E assim foi. Até agora, o timelapse de Marco Moreira já foi visto cerca de 55 mil vezes.
O espírito de Natal lá de casa
Para Marco Moreira, a vontade de transformar a quadra em algo mais pessoal está ligada à infância e juventude na Nazaré.
“A minha mãe, costureira, trabalhava sempre no Natal, a fazer as roupas novas para as pessoas da vila usarem naquele dia. Chegava a costurar mais de 200 peças e, para ela, era das épocas com maior volume de trabalho. Não sobrava tempo para mais nada. Por isso, eu era o espírito de Natal lá de casa. Fazia sempre algo que me fizesse viver uma sensação natalícia.”

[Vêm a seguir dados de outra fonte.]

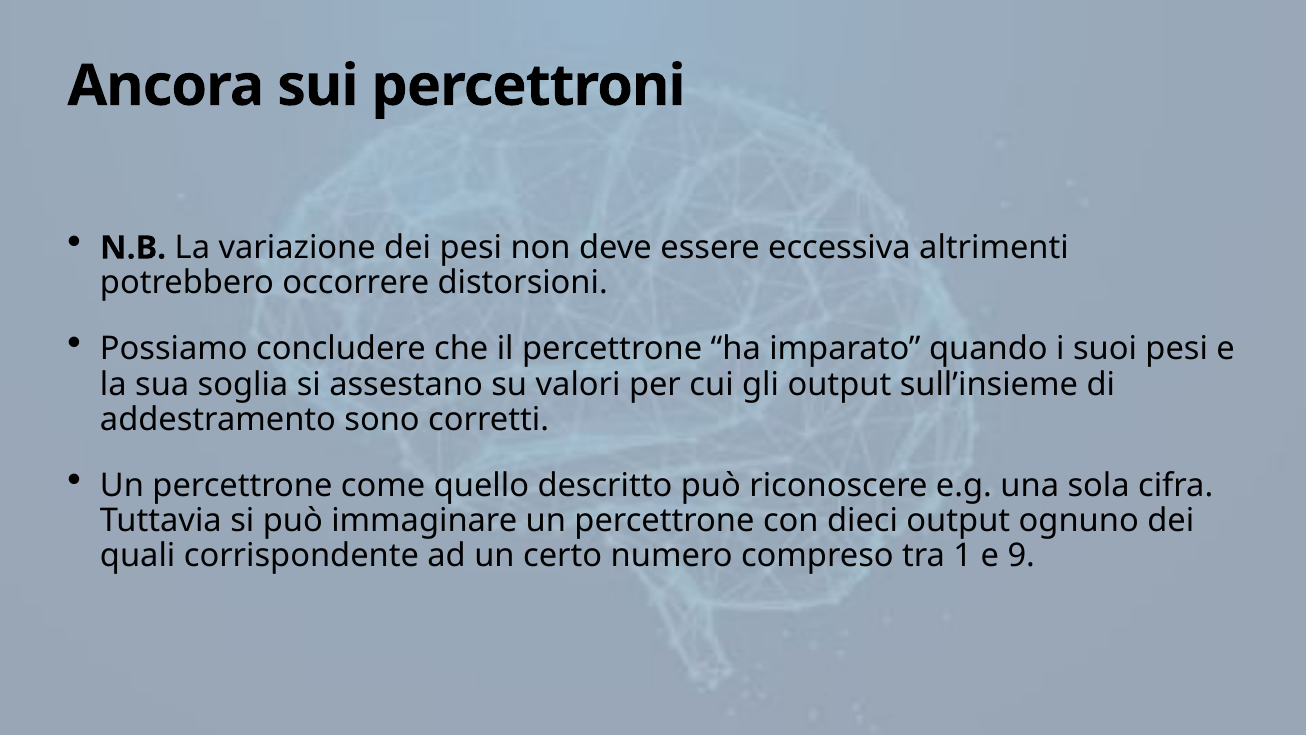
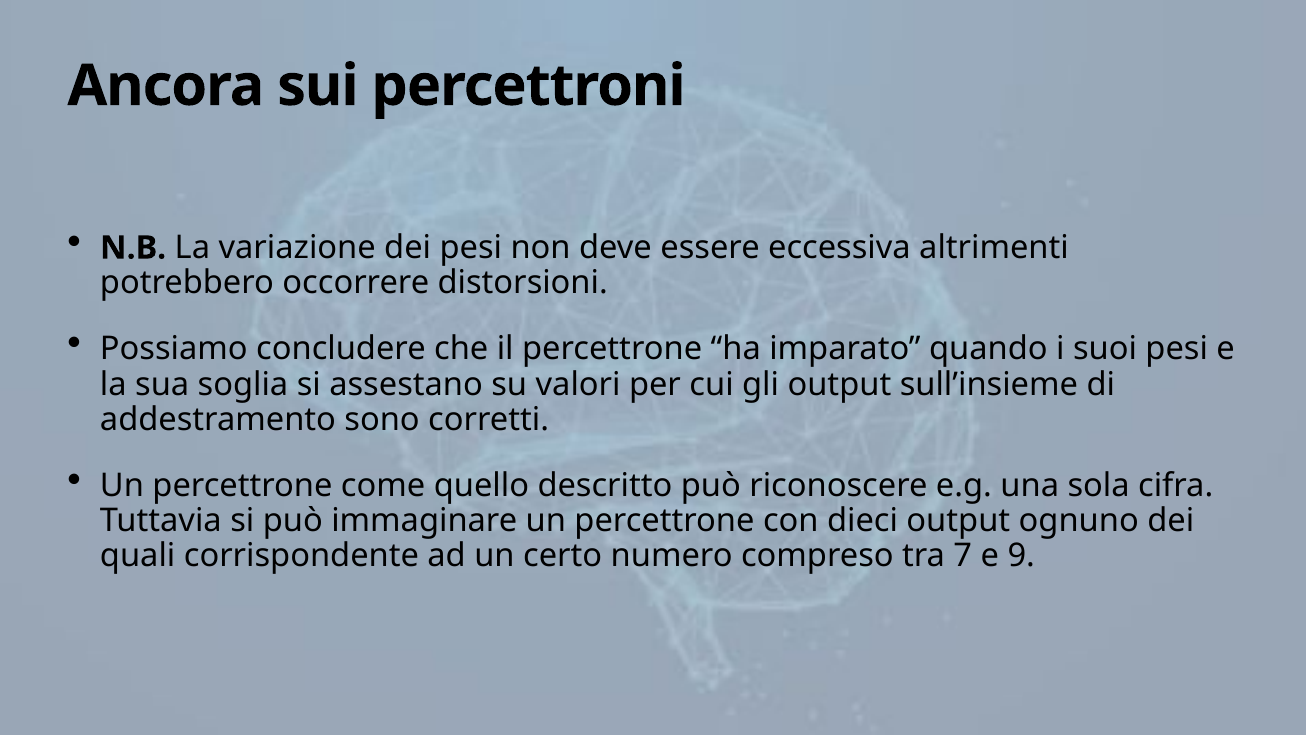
1: 1 -> 7
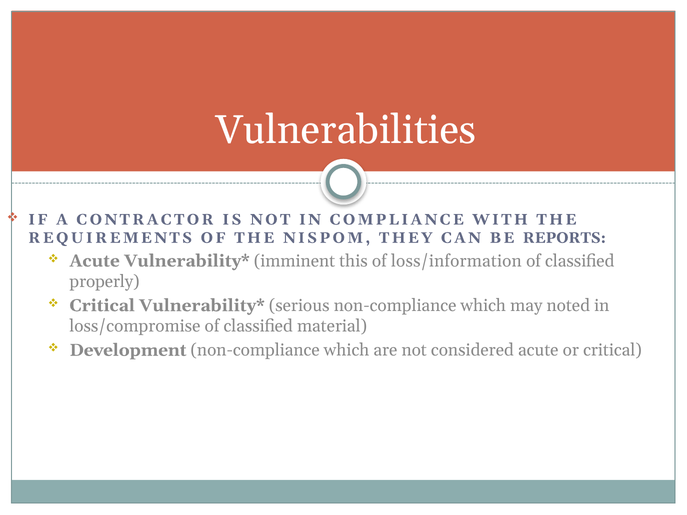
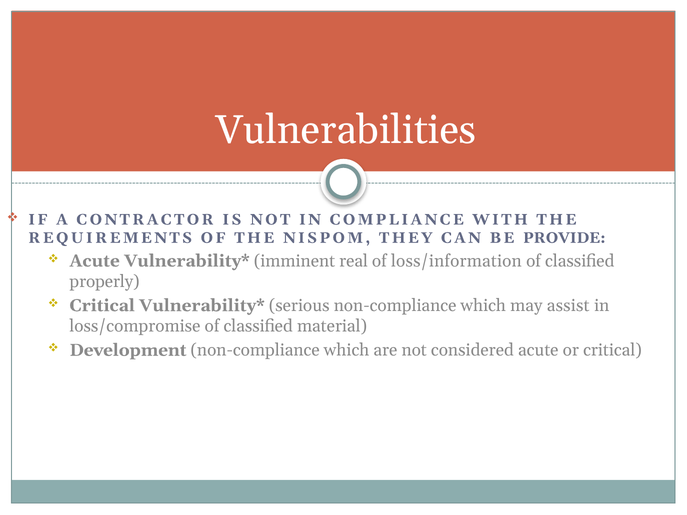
REPORTS: REPORTS -> PROVIDE
this: this -> real
noted: noted -> assist
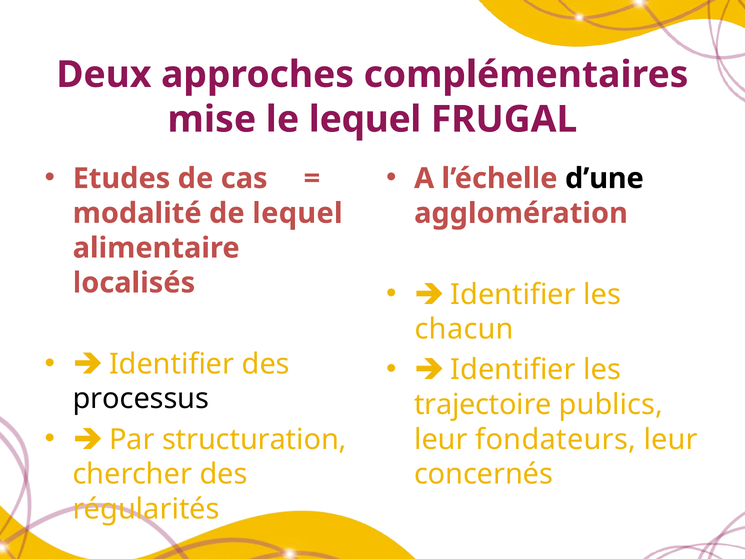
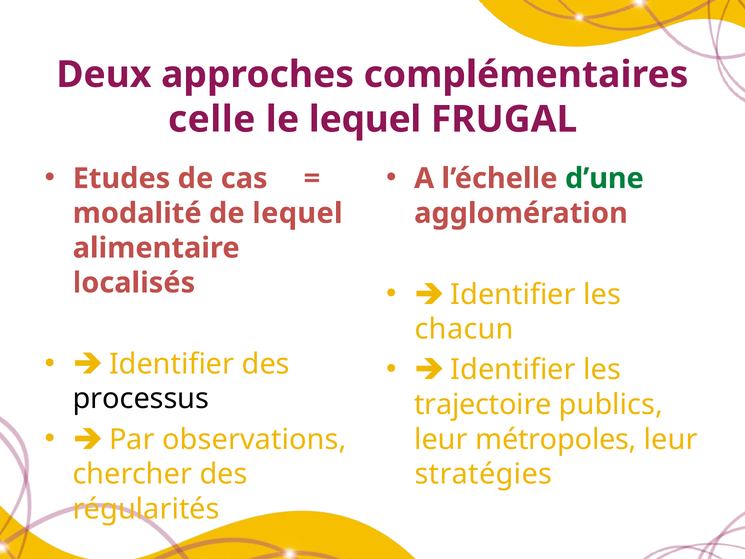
mise: mise -> celle
d’une colour: black -> green
structuration: structuration -> observations
fondateurs: fondateurs -> métropoles
concernés: concernés -> stratégies
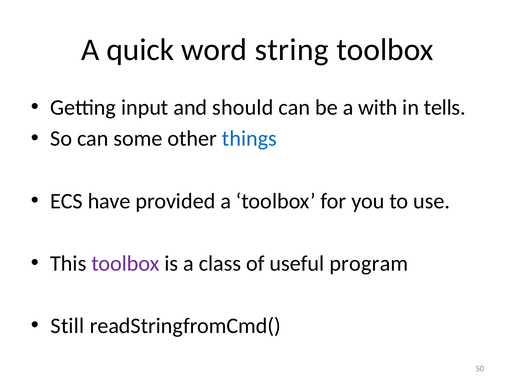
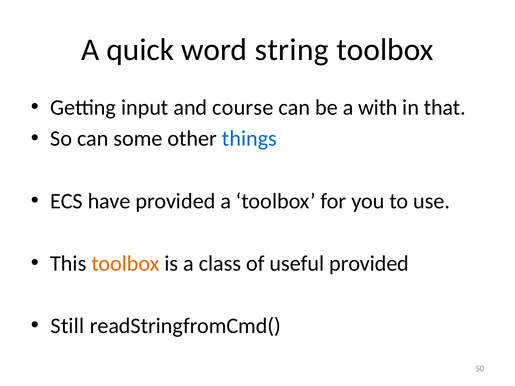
should: should -> course
tells: tells -> that
toolbox at (125, 264) colour: purple -> orange
useful program: program -> provided
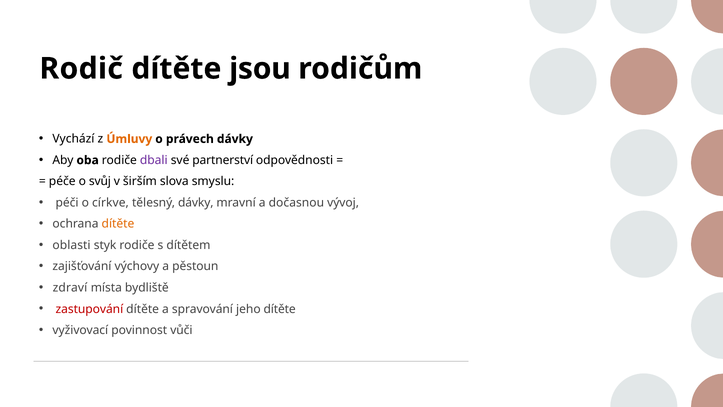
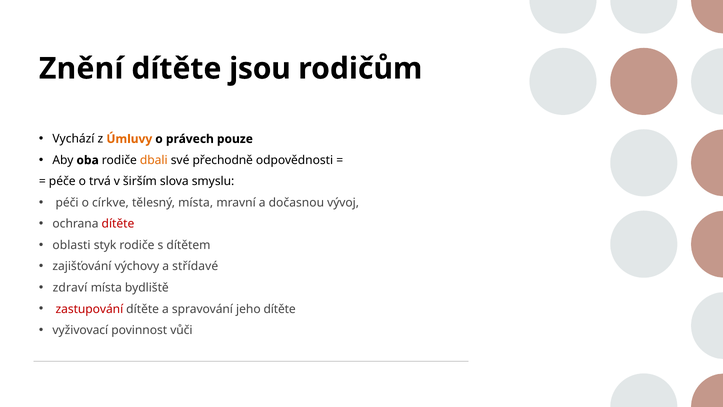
Rodič: Rodič -> Znění
právech dávky: dávky -> pouze
dbali colour: purple -> orange
partnerství: partnerství -> přechodně
svůj: svůj -> trvá
tělesný dávky: dávky -> místa
dítěte at (118, 224) colour: orange -> red
pěstoun: pěstoun -> střídavé
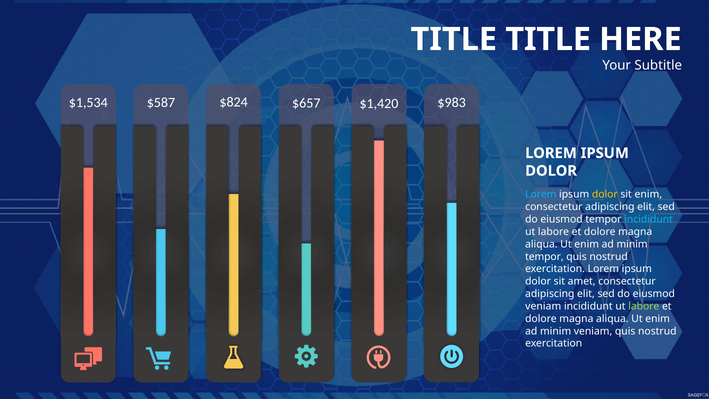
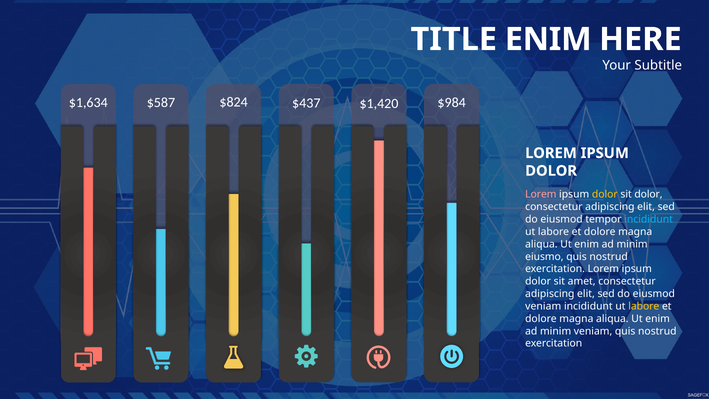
TITLE TITLE: TITLE -> ENIM
$1,534: $1,534 -> $1,634
$657: $657 -> $437
$983: $983 -> $984
Lorem at (541, 194) colour: light blue -> pink
sit enim: enim -> dolor
tempor at (544, 256): tempor -> eiusmo
labore at (644, 306) colour: light green -> yellow
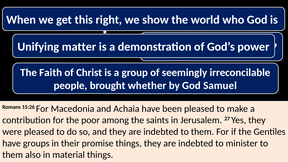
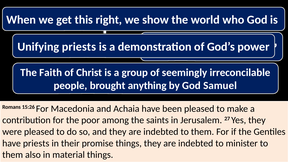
Unifying matter: matter -> priests
whether: whether -> anything
have groups: groups -> priests
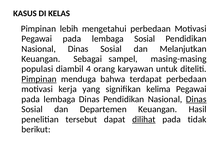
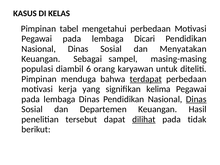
lebih: lebih -> tabel
lembaga Sosial: Sosial -> Dicari
Melanjutkan: Melanjutkan -> Menyatakan
4: 4 -> 6
Pimpinan at (39, 79) underline: present -> none
terdapat underline: none -> present
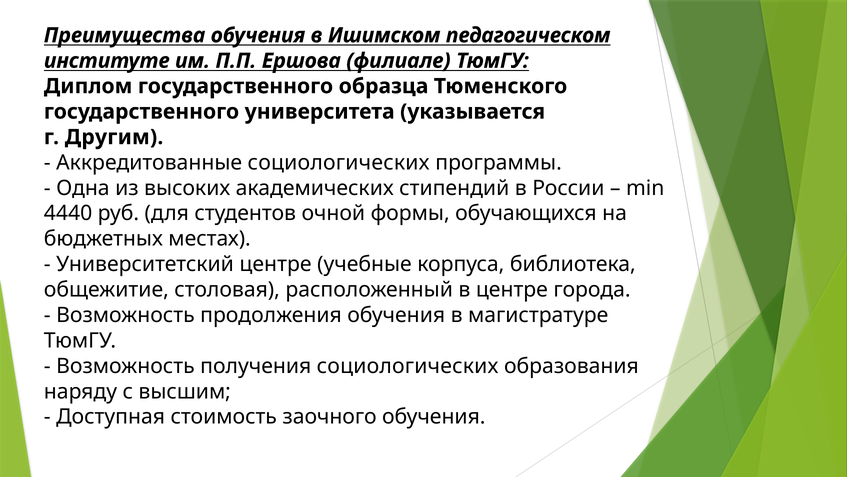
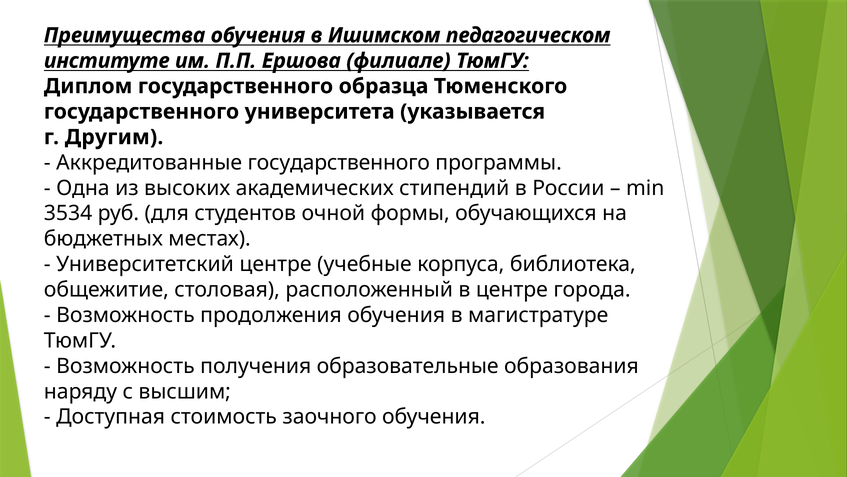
Аккредитованные социологических: социологических -> государственного
4440: 4440 -> 3534
получения социологических: социологических -> образовательные
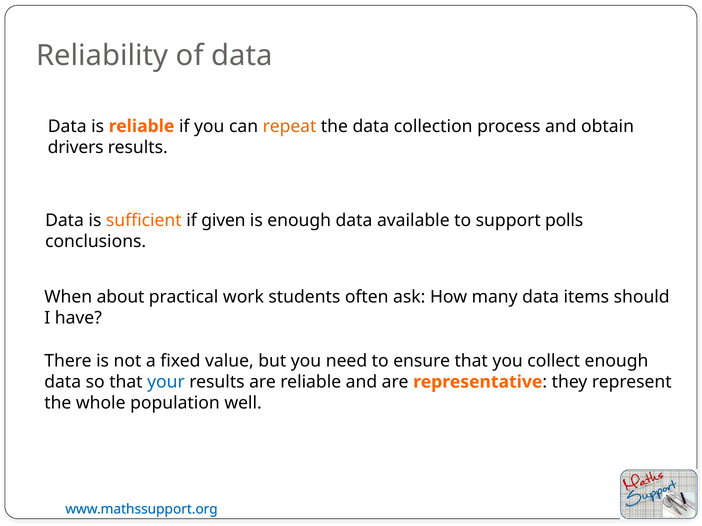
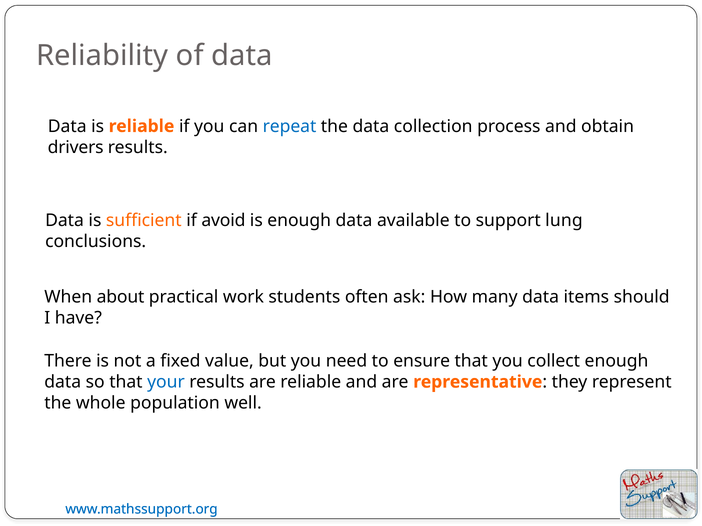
repeat colour: orange -> blue
given: given -> avoid
polls: polls -> lung
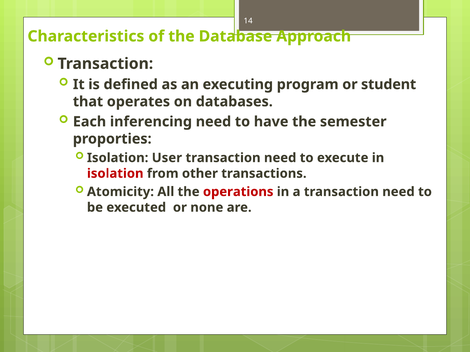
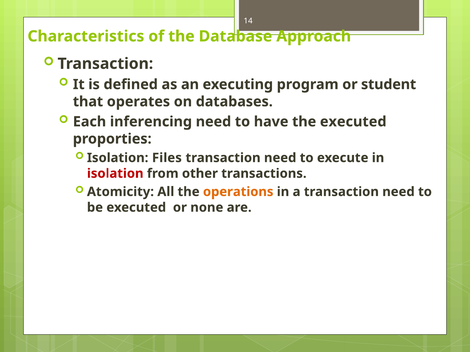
the semester: semester -> executed
User: User -> Files
operations colour: red -> orange
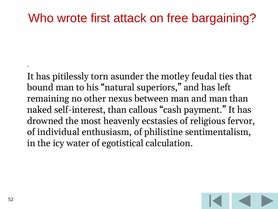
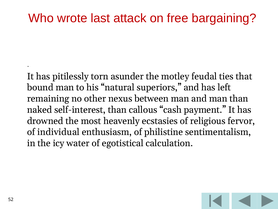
first: first -> last
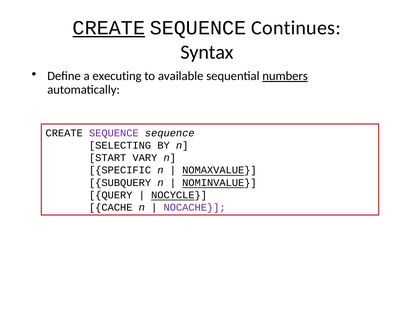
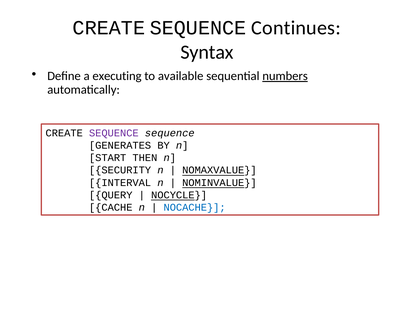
CREATE at (109, 28) underline: present -> none
SELECTING: SELECTING -> GENERATES
VARY: VARY -> THEN
SPECIFIC: SPECIFIC -> SECURITY
SUBQUERY: SUBQUERY -> INTERVAL
NOCACHE colour: purple -> blue
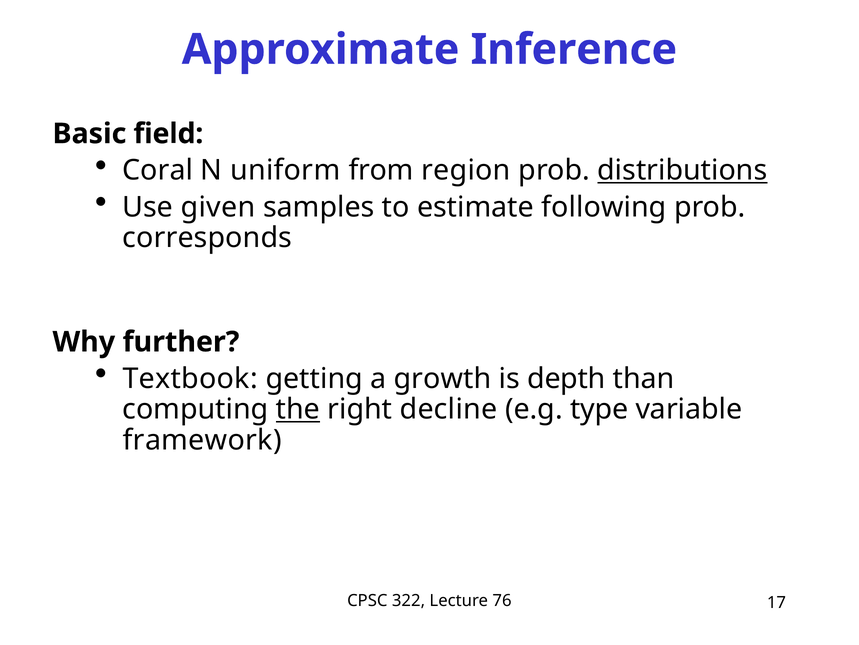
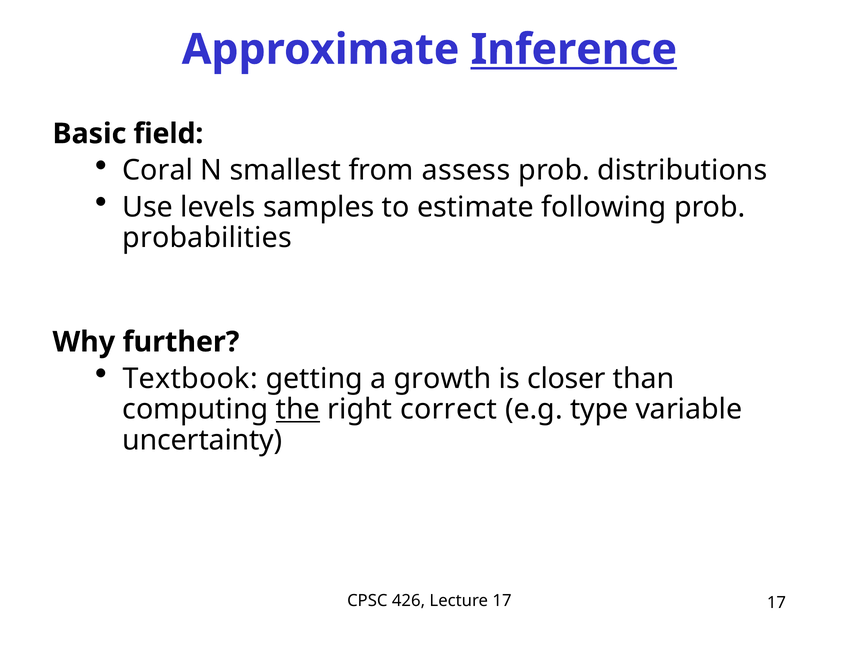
Inference underline: none -> present
uniform: uniform -> smallest
region: region -> assess
distributions underline: present -> none
given: given -> levels
corresponds: corresponds -> probabilities
depth: depth -> closer
decline: decline -> correct
framework: framework -> uncertainty
322: 322 -> 426
Lecture 76: 76 -> 17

A primeira interpretação que fez da festa da família foi um presépio, há 25 anos. Construiu-o em arame a que deu formas helicoidais. “Para mim, o Natal é fazer e construir. Não é abrir uma caixa e tirar coisas para decorar”, diz, sublinhando que esse sentimento tornou-se mais reforçado quando, aos 17 anos, apareceram os sobrinhos e sobrinhas.
Qual é a prenda que o arquitecto desejaria neste Natal, para se concretizar em 2021? “Não me importaria de não ter árvore de Natal, no ano que vem, se me dissessem que tudo isto passaria e voltássemos ao normal.
Seria algo a que chamaria ‘Natal Invisível’, sinal de que teríamos incorporado o sentido natalício, sem necessidade de o mostrar exteriormente.”